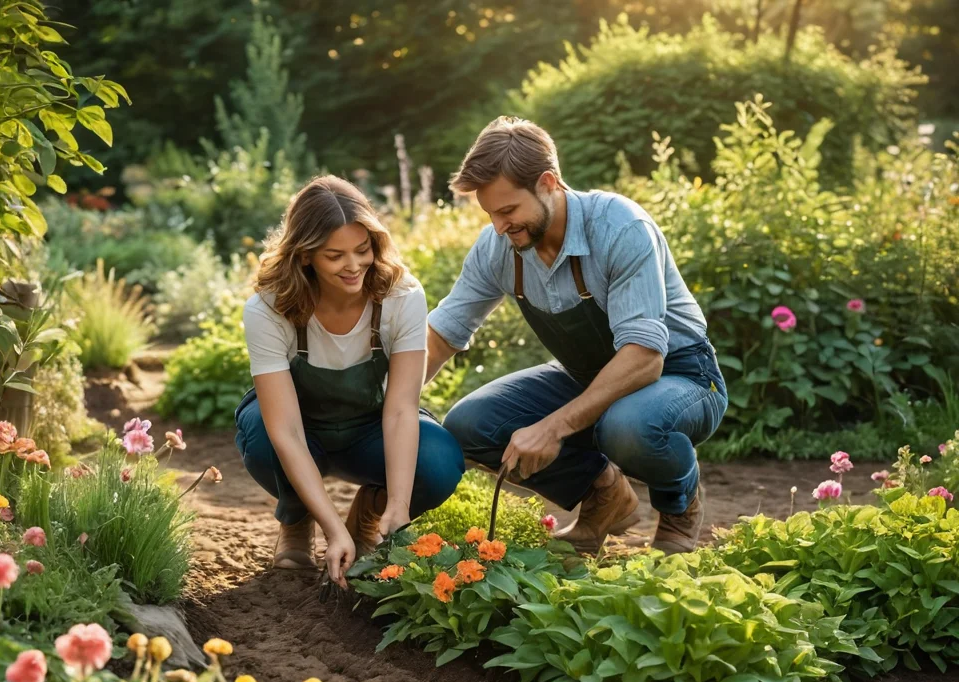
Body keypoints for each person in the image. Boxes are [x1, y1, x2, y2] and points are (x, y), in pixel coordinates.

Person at [426, 118, 727, 555]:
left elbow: (644, 358)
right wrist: (389, 407)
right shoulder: (499, 248)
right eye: (490, 213)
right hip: (586, 375)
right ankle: (604, 495)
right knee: (469, 425)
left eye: (508, 211)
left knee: (627, 427)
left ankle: (680, 505)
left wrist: (552, 428)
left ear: (547, 183)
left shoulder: (619, 228)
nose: (499, 226)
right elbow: (441, 336)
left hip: (681, 376)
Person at [235, 175, 464, 586]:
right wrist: (331, 529)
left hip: (370, 428)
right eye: (334, 255)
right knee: (262, 438)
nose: (354, 265)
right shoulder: (269, 308)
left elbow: (400, 410)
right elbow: (285, 429)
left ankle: (369, 514)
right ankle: (297, 517)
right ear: (305, 256)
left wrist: (398, 503)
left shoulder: (402, 297)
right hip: (303, 430)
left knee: (439, 462)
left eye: (363, 250)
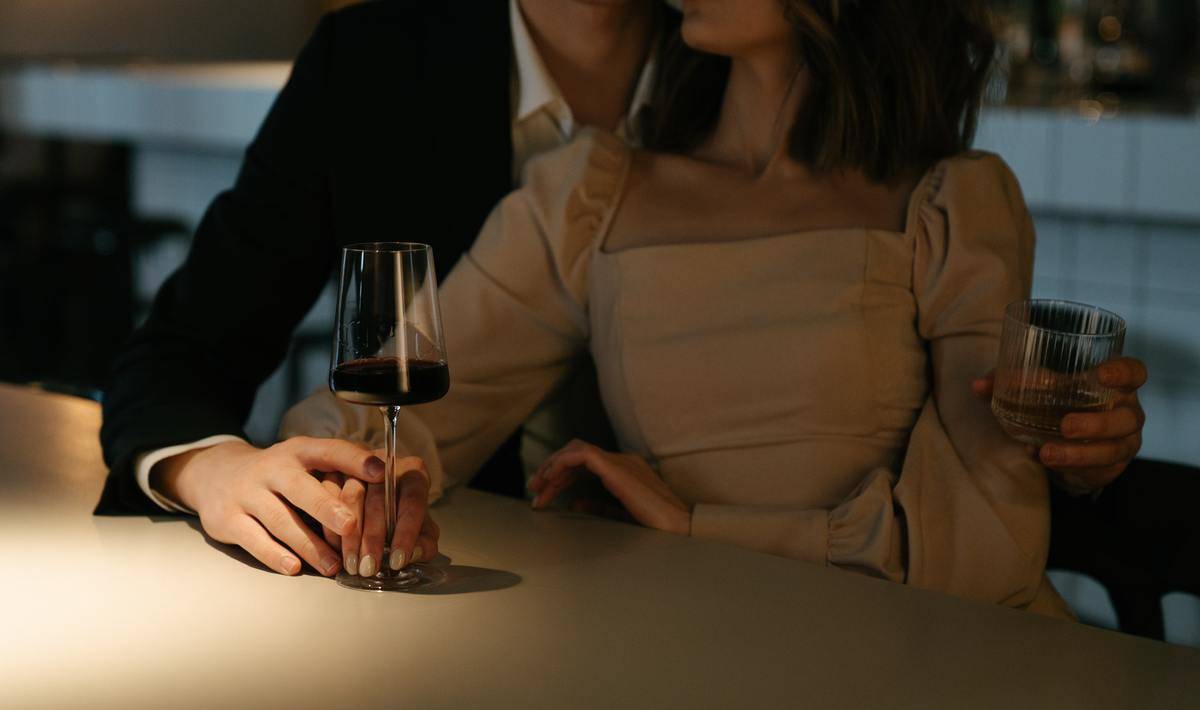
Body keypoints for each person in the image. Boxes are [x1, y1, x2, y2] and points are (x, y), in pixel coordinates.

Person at [98, 0, 1147, 585]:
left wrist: (1068, 443)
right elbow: (222, 365)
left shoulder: (940, 195)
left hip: (900, 663)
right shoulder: (420, 89)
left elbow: (989, 515)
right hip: (557, 625)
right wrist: (235, 470)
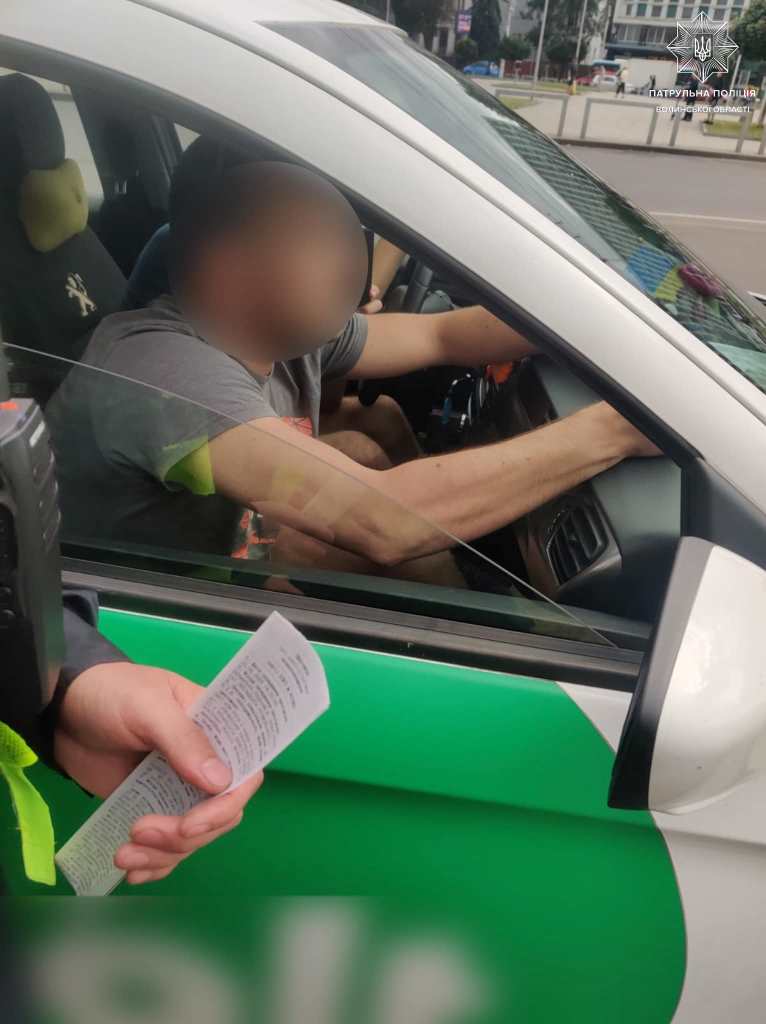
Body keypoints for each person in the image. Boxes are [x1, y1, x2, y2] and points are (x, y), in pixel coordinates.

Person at [45, 161, 658, 585]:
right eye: (316, 242)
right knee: (380, 534)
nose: (351, 263)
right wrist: (618, 428)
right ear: (231, 269)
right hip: (145, 624)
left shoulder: (282, 331)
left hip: (219, 565)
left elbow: (443, 335)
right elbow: (382, 520)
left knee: (363, 451)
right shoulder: (162, 371)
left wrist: (608, 316)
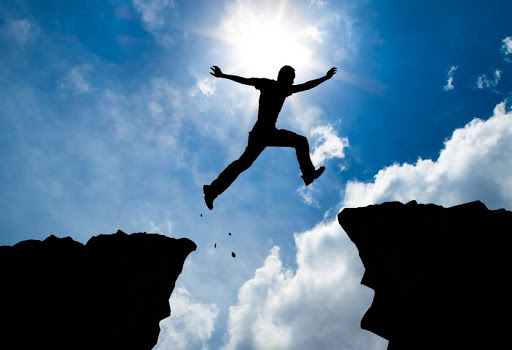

++++

Your answer must be an exact copy of the lines from the one with "nose: (351, 263)" through the final line of the data, both included, without any pictures.

nose: (351, 263)
right wrist: (618, 428)
right ear: (231, 269)
right hip: (145, 624)
left shoulder: (282, 331)
left hip: (219, 565)
left elbow: (443, 335)
right elbow: (382, 520)
left knee: (363, 451)
right shoulder: (162, 371)
left wrist: (608, 316)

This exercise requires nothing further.